Polícia Violência
Acusado de espancar adolescente no DF terá prisão transferida para a Papuda
Pedro Arthur Turra permanece preso preventivamente enquanto Polícia Civil conclui novas diligências do inquérito
02/02/2026 08h29
Por: Elieser de Sousa - Diretor e Redator Fonte: Redação

Em nova atualização divulgada pelas autoridades, foi confirmado que Pedro Arthur Turra Basso será transferido ainda hoje para o Complexo Penitenciário da Papuda, em Brasília. A remoção faz parte dos procedimentos administrativos do sistema prisional do Distrito Federal, após a manutenção da prisão preventiva e a passagem inicial pela carceragem da Polícia Civil.

A transferência para a Papuda ocorre enquanto o inquérito segue em andamento e novas diligências são realizadas pela Polícia Civil. A defesa do acusado acompanha os trâmites, enquanto o estado de saúde da vítima segue sendo monitorado por equipes médicas.

Brasília (DF) — Na última semana, o caso envolvendo o piloto e empresário Pedro Arthur Turra Basso, de 19 anos, voltou a movimentar as investigações da Polícia Civil do Distrito Federal (PCDF) e repercutiu nos noticiários nacionais após sua transferência para uma unidade prisional especial. A informação foi confirmada por autoridades policiais e já é parte das apurações em andamento.

Na manhã de sábado (31), Turra deixou a carceragem da 38ª Delegacia de Polícia, localizada em Vicente Pires, e foi encaminhado à Divisão de Controle e Custódia de Presos (DCCP) da PCDF, espaço destinado a detentos sob investigação ou que aguardam definição da situação jurídica. A mudança ocorre poucos dias após sua prisão preventiva — decretada na sexta-feira (30) — motivada por graves agressões contra um adolescente de 16 anos.

De acordo com as investigações, o episódio ocorreu após uma discussão que teria começado em virtude de um chiclete jogado para um amigo do agredido, num evento social em Vicente Pires. Testemunhas relatam que o piloto desceu de seu veículo e iniciou um confronto físico com o adolescente, que acabou gravemente ferido.

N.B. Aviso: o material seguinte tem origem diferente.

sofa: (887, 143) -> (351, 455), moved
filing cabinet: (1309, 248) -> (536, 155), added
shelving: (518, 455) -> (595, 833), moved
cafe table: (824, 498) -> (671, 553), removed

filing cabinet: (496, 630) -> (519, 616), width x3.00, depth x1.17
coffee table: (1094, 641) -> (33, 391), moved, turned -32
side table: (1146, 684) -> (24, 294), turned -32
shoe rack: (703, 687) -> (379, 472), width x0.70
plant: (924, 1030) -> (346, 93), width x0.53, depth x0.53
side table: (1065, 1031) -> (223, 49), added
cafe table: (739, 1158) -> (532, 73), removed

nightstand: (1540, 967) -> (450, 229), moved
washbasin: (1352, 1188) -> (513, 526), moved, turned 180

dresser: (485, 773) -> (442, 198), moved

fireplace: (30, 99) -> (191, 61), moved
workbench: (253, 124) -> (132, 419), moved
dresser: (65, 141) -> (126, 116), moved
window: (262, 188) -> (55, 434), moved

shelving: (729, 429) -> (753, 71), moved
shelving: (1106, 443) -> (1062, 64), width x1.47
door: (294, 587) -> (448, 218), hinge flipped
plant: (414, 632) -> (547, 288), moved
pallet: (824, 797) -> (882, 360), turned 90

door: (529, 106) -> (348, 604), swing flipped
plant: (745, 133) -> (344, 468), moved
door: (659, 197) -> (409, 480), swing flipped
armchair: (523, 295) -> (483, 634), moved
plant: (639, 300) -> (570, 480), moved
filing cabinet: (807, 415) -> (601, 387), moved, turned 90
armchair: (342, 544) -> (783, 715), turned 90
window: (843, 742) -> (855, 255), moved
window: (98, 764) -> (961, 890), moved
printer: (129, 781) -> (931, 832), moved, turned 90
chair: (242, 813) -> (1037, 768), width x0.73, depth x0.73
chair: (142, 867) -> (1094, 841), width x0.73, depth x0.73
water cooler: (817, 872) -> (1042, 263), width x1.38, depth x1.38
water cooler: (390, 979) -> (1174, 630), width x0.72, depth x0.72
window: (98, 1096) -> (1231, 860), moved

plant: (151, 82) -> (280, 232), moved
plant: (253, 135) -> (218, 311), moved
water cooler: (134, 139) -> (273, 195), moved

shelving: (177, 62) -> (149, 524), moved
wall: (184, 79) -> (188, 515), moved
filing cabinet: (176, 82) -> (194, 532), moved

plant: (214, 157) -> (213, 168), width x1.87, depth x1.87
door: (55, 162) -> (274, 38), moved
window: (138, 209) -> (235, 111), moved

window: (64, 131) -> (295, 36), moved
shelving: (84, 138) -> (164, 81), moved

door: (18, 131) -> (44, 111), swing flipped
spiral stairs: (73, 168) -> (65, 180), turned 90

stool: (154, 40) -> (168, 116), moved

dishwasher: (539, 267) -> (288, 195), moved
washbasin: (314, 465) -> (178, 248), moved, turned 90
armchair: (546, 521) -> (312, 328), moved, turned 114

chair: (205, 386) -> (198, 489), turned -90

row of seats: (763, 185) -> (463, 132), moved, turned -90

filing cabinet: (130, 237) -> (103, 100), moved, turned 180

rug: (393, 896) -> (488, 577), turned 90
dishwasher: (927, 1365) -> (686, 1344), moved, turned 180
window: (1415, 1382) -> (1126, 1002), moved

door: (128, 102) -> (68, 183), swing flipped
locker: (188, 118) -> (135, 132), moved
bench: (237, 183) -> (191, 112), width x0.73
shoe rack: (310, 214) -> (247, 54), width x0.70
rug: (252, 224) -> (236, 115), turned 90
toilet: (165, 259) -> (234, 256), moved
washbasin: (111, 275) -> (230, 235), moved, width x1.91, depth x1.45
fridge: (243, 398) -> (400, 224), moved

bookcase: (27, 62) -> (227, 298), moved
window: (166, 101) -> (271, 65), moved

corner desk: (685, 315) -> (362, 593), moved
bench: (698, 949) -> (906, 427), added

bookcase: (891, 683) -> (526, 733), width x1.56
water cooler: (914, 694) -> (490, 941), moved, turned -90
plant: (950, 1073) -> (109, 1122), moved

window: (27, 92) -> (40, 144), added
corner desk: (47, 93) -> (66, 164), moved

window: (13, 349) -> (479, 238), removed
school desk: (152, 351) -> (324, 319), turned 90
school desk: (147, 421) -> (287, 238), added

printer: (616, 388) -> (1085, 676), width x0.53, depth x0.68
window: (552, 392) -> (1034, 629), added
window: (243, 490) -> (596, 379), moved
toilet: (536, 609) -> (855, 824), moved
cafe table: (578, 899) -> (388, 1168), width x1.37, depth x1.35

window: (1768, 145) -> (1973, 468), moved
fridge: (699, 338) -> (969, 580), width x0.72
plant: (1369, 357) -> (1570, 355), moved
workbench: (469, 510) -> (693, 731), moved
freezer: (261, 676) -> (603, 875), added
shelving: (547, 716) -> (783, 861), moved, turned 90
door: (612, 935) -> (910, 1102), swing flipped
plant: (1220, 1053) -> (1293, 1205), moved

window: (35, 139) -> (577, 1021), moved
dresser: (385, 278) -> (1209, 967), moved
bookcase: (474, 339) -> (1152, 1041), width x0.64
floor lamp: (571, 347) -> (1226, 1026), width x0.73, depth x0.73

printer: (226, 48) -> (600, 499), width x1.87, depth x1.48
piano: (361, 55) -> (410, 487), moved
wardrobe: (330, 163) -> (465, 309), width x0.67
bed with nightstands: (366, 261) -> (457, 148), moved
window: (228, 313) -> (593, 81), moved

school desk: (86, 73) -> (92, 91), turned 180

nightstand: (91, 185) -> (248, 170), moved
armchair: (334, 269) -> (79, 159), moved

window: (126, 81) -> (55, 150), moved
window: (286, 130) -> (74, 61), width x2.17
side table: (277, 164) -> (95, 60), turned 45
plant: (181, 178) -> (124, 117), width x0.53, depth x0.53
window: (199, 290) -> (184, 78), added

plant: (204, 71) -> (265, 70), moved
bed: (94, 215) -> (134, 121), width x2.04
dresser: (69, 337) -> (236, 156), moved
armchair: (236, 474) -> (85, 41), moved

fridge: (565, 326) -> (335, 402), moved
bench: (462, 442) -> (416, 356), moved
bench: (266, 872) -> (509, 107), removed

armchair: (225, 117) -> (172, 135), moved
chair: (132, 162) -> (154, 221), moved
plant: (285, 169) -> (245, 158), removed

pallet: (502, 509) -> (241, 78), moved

O jovem, de 16 anos, foi hospitalizado em estado crítico, com traumatismo craniano e parada cardíaca, permanecendo sedado e em coma na UTI do Hospital de Águas Claras. Sua condição tem mobilizado familiares, amigos e membros da comunidade, com atitudes de apoio e pedidos de justiça.

Na audiência de custódia realizada no sábado, a Justiça do Distrito Federal decidiu manter a prisão preventiva de Turra, entendendo que a gravidade do caso exige continuidade da detenção enquanto as apurações prosseguem.

Além disso, conforme determinação judicial, ele deve cumprir a prisão em uma cela isolada ou privativa, medida adotada diante de relatos de que o acusado teria sido alvo de ameaças de outros detentos — um argumento levantado pela defesa para justificar o pedido de proteção especial.

A Polícia Civil do Distrito Federal segue colhendo provas para fortalecer o inquérito. Itens apreendidos durante a operação estão sendo submetidos à perícia, e testemunhas devem ser ouvidas para esclarecer os detalhes do confronto.

O caso tem sido acompanhado de perto tanto pela imprensa quanto pelas autoridades, dada a violência envolvida e a repercussão nas redes sociais. Para a população de Águas Lindas de Goiás, assim como outras cidades do entorno, a notícia reforça a necessidade de atenção pública com questões de segurança e a importância de processos legais transparentes e rigorosos para episódios de agressão.